** Opening Source records block **

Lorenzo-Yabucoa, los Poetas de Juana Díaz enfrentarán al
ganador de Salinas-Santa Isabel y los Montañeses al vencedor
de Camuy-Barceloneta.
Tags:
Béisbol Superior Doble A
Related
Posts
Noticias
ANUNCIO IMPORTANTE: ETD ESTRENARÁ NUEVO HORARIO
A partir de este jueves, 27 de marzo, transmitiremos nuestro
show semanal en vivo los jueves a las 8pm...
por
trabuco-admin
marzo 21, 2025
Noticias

** Closing Source records block **

» **Job item**
Give back the data above word for word.

» **Task response**
Lorenzo-Yabucoa, los Poetas de Juana Díaz enfrentarán al
ganador de Salinas-Santa Isabel y los Montañeses al vencedor
de Camuy-Barceloneta.
Tags:
Béisbol Superior Doble A
Related
Posts
Noticias
ANUNCIO IMPORTANTE: ETD ESTRENARÁ NUEVO HORARIO
A partir de este jueves, 27 de marzo, transmitiremos nuestro
show semanal en vivo los jueves a las 8pm...
por
trabuco-admin
marzo 21, 2025
Noticias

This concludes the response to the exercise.